What you are asked to do
For the word "labels", state how many lines of the records include it, with no other text.

(Saved entries)
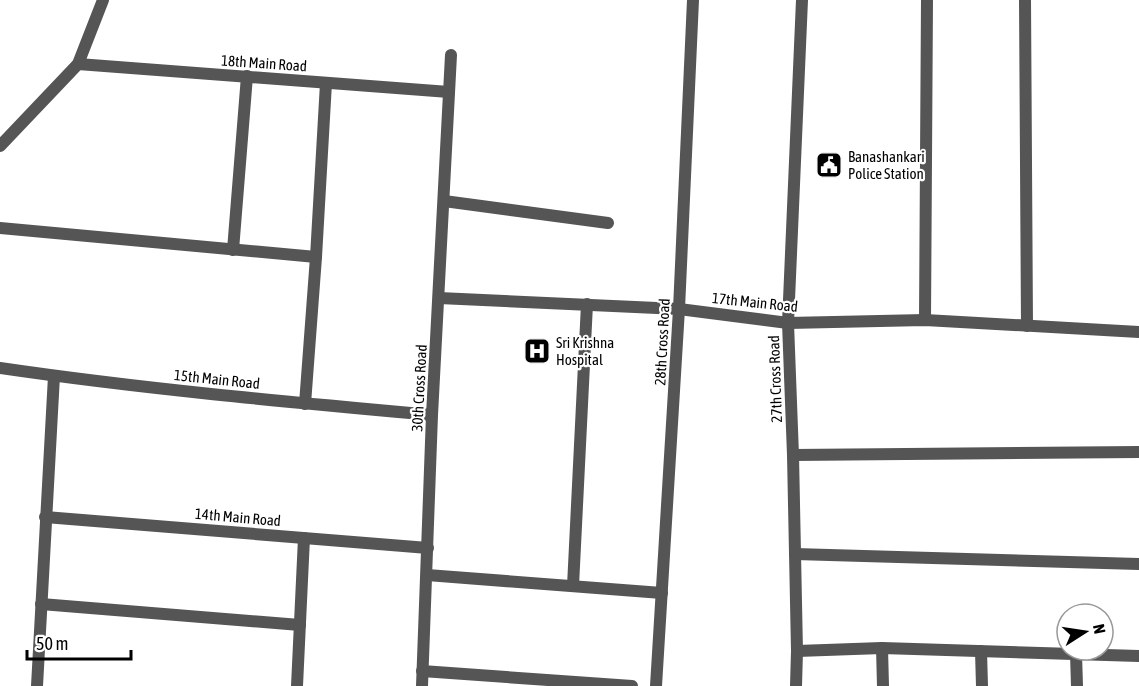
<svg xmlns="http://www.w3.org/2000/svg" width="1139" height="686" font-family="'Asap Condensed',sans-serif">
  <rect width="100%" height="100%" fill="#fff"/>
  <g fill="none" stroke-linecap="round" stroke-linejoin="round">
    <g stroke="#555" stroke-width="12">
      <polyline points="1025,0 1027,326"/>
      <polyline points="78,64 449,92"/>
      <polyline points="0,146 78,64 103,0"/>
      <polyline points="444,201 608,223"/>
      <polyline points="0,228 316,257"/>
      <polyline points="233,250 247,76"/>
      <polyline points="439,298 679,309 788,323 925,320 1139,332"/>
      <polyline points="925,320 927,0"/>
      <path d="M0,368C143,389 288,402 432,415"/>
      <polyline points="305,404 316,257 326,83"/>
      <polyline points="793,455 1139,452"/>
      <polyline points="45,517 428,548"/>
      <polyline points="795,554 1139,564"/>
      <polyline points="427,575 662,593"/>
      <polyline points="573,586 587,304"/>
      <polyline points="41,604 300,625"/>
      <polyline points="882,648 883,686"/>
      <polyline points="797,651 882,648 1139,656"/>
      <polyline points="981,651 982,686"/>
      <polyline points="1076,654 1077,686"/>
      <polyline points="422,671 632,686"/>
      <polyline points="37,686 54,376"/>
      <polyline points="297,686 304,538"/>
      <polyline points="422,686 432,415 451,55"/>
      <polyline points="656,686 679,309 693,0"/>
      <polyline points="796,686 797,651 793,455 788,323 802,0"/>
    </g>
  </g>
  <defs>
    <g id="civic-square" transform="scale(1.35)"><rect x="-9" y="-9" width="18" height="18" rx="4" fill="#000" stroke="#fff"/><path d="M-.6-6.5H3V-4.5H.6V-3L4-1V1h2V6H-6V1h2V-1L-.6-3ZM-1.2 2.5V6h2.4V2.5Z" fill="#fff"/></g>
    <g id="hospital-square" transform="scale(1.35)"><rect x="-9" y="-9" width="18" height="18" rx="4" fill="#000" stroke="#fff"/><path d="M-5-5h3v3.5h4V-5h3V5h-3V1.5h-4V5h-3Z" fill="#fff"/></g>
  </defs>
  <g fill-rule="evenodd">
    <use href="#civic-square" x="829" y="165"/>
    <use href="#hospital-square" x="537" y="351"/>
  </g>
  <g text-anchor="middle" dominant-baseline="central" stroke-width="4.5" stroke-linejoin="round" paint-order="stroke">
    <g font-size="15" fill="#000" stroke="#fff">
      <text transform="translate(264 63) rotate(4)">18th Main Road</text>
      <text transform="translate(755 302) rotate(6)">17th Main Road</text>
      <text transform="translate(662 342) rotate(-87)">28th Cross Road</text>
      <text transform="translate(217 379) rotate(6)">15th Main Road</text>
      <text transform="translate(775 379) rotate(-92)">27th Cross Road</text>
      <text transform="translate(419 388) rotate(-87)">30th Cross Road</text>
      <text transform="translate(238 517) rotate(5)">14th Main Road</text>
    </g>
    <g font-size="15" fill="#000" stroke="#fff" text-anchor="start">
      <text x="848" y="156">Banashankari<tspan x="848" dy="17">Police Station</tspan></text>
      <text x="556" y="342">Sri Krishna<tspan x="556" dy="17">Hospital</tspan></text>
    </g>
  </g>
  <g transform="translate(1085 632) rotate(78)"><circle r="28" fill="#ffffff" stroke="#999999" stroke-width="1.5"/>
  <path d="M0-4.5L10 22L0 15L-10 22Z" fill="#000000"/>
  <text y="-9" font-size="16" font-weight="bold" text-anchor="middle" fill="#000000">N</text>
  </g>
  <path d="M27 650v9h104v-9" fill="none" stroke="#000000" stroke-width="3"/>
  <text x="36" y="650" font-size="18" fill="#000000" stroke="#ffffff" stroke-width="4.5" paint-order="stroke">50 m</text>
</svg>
==
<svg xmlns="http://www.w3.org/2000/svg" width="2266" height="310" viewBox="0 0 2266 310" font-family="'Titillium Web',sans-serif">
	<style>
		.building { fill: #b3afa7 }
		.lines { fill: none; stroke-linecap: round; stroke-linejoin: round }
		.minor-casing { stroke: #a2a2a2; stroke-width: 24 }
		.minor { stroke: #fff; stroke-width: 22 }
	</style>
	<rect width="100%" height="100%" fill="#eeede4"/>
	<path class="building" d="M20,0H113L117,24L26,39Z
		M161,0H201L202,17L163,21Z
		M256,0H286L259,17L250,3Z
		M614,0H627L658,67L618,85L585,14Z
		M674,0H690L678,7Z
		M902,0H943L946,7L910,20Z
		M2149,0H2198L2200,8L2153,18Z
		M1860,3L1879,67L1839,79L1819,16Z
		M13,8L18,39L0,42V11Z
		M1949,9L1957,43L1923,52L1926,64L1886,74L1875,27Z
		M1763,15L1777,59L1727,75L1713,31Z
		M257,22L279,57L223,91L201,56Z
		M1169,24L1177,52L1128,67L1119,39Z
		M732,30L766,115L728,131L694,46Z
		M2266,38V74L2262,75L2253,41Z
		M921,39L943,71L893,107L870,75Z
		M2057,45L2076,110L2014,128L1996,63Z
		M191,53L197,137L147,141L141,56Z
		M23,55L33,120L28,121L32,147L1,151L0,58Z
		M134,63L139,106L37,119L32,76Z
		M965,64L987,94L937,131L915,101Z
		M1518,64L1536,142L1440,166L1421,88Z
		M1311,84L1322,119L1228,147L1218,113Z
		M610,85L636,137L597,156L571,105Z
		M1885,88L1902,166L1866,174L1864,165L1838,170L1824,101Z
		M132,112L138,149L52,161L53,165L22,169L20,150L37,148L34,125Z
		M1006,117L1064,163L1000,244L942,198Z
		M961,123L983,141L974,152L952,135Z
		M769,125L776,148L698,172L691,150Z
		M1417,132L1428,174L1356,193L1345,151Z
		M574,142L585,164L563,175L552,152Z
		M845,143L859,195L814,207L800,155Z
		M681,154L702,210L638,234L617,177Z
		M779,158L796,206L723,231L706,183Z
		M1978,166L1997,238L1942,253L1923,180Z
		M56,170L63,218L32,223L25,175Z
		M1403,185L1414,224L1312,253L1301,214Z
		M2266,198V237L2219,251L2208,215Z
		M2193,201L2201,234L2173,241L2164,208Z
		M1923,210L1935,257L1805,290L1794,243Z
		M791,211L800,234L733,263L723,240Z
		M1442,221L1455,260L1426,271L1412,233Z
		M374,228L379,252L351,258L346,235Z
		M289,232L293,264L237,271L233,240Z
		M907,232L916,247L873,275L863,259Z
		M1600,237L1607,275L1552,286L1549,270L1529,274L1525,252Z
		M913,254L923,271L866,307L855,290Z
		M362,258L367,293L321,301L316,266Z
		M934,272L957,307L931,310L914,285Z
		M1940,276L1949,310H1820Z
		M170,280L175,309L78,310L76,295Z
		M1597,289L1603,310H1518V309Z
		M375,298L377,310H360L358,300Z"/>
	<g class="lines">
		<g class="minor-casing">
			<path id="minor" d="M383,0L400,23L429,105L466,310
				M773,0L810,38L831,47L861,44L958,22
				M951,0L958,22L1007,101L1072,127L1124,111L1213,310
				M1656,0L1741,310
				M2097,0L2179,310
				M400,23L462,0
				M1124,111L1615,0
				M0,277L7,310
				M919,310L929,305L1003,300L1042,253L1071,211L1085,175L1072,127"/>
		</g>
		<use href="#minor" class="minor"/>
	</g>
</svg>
---
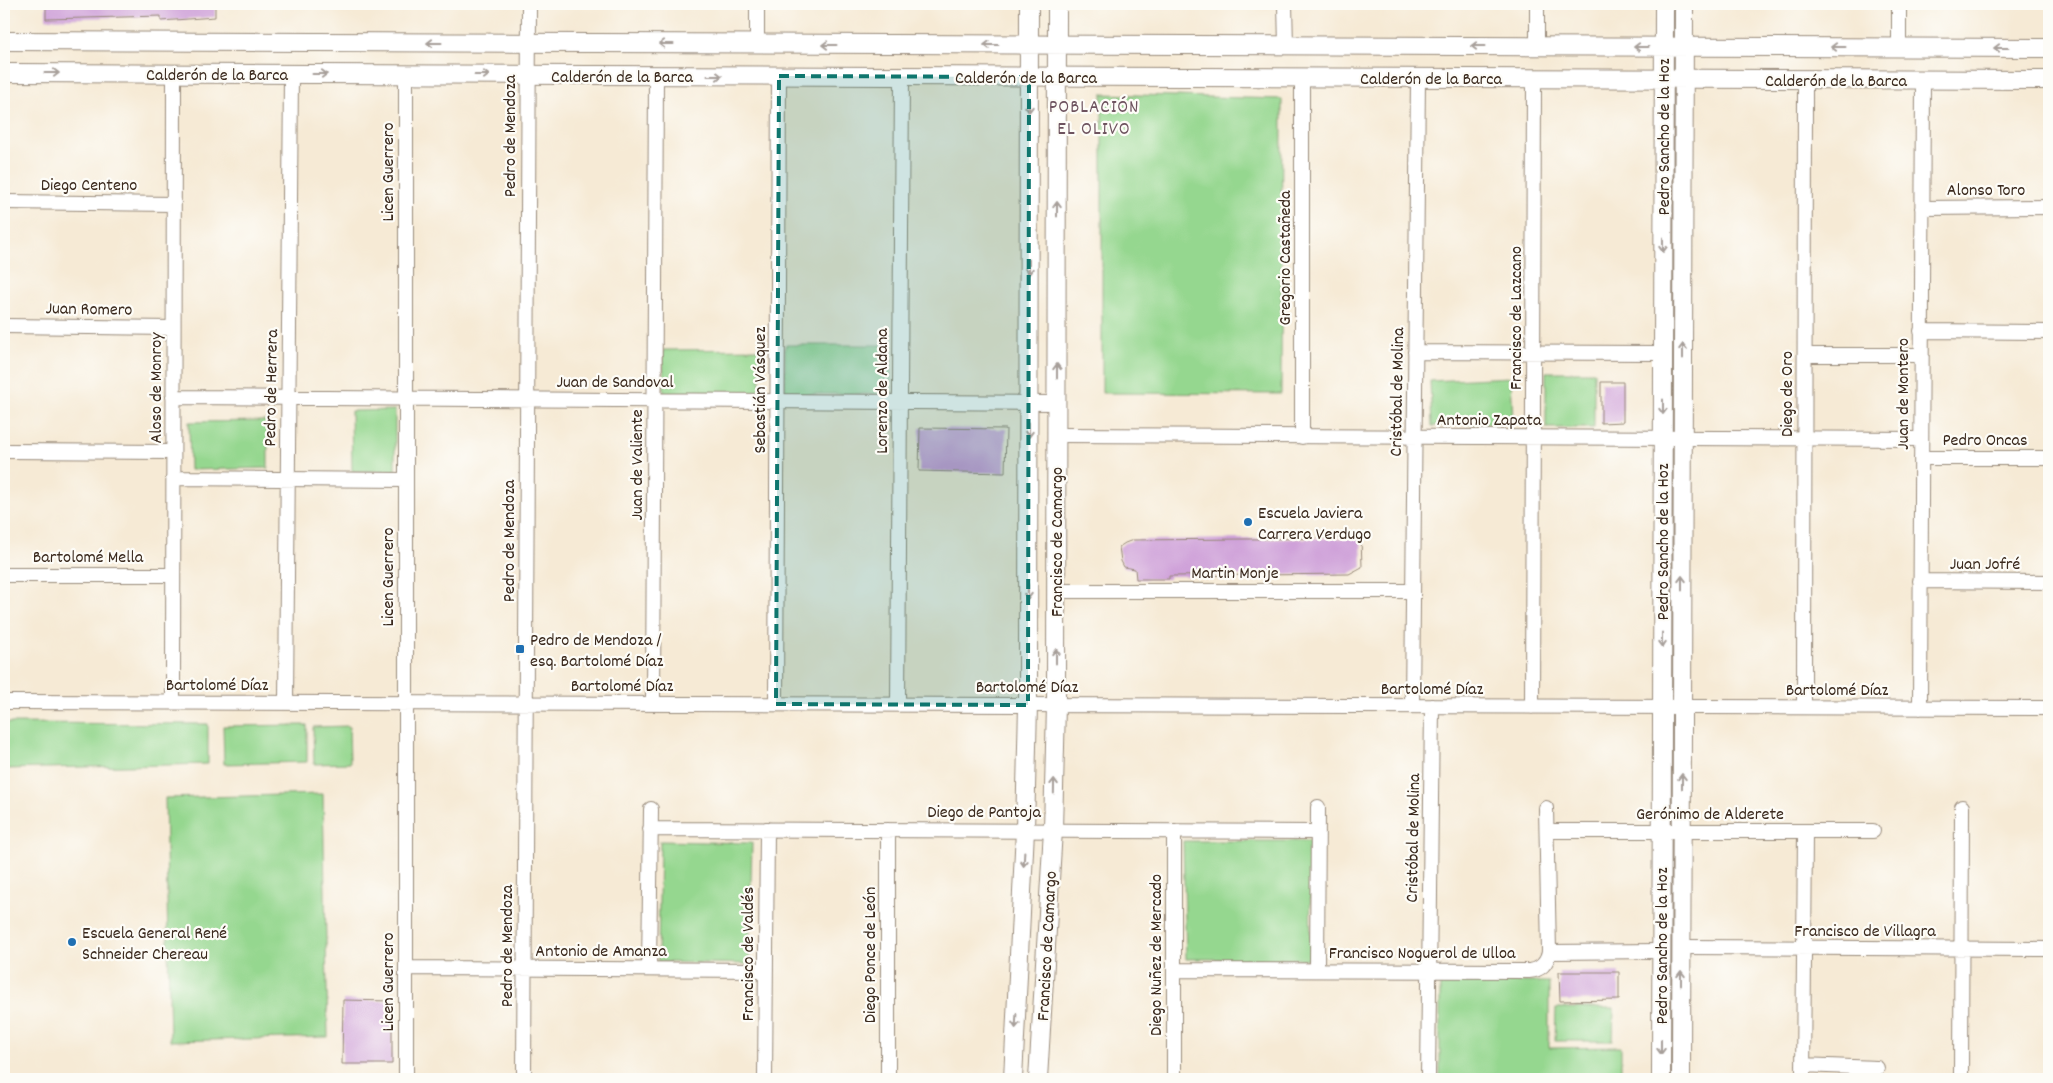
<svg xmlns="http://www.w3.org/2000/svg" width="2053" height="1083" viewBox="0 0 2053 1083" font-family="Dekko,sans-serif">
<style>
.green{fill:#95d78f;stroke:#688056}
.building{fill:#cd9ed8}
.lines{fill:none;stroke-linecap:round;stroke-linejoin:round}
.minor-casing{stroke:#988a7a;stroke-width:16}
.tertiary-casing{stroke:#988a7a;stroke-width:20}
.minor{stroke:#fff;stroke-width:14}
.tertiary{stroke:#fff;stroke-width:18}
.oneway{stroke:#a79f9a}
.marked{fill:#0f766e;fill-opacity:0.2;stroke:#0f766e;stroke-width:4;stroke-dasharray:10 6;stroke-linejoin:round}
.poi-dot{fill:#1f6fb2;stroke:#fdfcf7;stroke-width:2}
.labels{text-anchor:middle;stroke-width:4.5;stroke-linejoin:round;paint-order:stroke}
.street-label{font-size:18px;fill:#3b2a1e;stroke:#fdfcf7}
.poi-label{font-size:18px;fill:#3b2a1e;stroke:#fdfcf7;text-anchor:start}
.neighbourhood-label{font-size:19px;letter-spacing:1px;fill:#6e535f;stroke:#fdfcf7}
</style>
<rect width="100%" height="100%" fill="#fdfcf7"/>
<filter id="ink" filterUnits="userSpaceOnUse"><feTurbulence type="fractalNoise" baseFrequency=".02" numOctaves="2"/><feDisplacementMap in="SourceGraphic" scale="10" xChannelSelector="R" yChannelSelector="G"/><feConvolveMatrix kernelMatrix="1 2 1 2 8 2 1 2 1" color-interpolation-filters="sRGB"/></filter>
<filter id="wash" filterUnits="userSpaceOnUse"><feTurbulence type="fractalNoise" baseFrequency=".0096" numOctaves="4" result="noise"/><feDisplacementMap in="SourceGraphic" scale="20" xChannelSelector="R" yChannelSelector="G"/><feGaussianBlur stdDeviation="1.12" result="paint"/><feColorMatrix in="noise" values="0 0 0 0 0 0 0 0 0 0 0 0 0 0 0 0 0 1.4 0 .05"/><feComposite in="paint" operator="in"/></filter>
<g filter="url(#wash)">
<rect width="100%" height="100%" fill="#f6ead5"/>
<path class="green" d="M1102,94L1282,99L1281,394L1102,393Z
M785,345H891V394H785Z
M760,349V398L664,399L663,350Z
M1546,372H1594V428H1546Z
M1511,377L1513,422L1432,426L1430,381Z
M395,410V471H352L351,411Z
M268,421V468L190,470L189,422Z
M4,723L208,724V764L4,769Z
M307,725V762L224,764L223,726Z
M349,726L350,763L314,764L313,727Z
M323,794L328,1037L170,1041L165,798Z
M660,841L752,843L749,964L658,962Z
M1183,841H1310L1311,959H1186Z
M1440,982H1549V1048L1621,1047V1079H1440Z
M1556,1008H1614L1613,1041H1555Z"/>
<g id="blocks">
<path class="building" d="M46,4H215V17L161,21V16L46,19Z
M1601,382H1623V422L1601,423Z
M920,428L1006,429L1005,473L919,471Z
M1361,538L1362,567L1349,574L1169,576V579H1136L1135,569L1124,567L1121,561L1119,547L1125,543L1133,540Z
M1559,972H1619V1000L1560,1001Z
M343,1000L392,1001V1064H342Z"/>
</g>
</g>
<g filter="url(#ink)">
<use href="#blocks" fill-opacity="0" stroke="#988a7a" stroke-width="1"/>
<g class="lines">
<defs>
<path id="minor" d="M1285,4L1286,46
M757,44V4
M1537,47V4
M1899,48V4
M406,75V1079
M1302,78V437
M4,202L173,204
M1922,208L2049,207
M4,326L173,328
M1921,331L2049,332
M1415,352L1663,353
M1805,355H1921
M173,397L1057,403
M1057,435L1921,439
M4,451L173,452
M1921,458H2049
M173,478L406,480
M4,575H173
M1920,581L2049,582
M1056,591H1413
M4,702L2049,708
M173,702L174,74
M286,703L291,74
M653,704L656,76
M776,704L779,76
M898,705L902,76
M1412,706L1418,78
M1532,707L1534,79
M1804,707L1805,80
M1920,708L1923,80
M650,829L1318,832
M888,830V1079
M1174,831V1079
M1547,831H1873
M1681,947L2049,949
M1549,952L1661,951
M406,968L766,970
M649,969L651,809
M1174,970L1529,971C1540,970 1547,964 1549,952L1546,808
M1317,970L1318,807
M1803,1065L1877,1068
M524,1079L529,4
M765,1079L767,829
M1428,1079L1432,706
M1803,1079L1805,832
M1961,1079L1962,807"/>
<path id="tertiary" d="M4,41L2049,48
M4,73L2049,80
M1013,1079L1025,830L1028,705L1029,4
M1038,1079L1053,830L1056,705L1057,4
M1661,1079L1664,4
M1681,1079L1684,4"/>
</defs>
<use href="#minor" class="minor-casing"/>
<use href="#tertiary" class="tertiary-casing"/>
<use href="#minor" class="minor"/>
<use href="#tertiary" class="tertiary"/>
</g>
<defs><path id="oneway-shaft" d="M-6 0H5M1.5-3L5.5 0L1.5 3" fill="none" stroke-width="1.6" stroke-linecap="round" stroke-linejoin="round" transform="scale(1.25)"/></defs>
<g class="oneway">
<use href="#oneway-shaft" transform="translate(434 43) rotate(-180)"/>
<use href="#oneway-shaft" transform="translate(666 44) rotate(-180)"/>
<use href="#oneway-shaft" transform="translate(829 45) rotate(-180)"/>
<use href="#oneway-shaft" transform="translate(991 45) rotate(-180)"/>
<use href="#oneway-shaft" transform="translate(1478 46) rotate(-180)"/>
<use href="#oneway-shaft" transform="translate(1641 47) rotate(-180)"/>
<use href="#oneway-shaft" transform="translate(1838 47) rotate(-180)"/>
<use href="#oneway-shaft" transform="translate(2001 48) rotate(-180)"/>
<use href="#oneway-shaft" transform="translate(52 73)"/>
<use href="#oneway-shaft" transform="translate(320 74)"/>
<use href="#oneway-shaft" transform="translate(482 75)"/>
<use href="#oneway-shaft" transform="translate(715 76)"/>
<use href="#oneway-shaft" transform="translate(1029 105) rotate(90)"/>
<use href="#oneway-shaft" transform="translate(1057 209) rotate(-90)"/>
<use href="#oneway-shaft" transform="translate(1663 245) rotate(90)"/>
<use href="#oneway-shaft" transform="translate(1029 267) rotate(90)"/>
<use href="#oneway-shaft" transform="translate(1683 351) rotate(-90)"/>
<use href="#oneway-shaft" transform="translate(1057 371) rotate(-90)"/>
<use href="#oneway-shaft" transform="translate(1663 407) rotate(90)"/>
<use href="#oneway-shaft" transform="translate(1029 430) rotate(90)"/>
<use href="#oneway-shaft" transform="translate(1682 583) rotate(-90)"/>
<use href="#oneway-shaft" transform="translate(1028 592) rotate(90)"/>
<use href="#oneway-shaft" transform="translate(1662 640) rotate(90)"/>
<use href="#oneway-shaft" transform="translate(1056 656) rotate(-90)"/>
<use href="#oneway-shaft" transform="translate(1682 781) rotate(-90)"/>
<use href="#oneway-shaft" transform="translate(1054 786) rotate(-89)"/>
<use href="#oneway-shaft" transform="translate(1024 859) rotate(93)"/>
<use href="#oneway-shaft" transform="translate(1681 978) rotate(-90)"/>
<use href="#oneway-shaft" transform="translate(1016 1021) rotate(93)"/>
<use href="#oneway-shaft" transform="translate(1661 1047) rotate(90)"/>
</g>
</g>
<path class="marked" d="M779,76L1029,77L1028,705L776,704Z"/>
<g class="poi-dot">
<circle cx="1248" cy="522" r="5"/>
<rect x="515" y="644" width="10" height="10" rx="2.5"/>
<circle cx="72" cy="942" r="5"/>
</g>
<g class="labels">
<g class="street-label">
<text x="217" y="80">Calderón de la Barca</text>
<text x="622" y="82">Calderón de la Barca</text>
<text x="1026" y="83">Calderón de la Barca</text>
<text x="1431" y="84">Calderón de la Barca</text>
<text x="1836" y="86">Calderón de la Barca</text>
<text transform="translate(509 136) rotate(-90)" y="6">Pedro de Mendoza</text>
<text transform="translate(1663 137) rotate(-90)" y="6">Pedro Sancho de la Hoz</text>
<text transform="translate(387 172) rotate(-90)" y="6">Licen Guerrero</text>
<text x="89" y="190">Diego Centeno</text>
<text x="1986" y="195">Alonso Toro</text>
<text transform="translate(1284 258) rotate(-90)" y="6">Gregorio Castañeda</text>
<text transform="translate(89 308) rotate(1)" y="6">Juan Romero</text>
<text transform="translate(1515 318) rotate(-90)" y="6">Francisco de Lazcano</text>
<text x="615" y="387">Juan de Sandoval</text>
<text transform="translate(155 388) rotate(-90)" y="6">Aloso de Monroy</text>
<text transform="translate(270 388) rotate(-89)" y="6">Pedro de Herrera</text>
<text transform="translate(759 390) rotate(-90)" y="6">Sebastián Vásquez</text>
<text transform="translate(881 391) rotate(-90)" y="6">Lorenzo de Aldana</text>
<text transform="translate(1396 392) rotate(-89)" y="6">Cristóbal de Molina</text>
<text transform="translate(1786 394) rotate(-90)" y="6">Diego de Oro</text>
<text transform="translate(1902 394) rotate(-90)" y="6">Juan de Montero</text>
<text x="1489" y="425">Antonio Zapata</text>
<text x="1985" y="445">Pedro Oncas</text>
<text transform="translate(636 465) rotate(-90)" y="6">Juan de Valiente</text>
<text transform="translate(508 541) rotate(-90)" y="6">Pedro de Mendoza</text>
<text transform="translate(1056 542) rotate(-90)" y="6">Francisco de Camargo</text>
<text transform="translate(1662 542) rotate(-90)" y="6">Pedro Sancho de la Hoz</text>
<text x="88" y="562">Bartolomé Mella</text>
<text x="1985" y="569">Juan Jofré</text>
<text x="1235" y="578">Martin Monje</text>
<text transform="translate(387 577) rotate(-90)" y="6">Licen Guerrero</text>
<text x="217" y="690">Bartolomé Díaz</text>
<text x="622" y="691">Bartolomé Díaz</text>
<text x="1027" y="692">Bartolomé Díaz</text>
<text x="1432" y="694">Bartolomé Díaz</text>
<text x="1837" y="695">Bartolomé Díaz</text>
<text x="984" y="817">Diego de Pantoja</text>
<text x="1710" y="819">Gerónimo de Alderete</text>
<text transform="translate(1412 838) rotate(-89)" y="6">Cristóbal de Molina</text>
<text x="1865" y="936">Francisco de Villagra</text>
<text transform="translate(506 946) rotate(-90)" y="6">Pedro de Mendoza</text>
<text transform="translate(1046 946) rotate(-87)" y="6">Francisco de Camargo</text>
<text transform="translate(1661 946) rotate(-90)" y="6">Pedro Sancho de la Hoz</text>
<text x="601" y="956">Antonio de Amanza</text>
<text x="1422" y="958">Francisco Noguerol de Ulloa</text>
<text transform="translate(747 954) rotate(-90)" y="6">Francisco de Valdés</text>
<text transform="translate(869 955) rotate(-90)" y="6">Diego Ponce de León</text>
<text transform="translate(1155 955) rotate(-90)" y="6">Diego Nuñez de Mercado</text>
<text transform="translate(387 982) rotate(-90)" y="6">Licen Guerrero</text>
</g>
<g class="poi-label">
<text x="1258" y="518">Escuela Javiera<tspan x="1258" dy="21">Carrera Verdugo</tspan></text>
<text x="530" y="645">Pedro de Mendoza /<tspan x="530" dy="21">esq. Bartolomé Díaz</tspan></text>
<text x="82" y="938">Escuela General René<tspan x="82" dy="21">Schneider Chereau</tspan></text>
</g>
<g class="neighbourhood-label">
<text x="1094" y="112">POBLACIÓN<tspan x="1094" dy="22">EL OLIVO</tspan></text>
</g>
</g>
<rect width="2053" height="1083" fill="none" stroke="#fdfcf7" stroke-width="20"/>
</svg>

Response to the exercise
2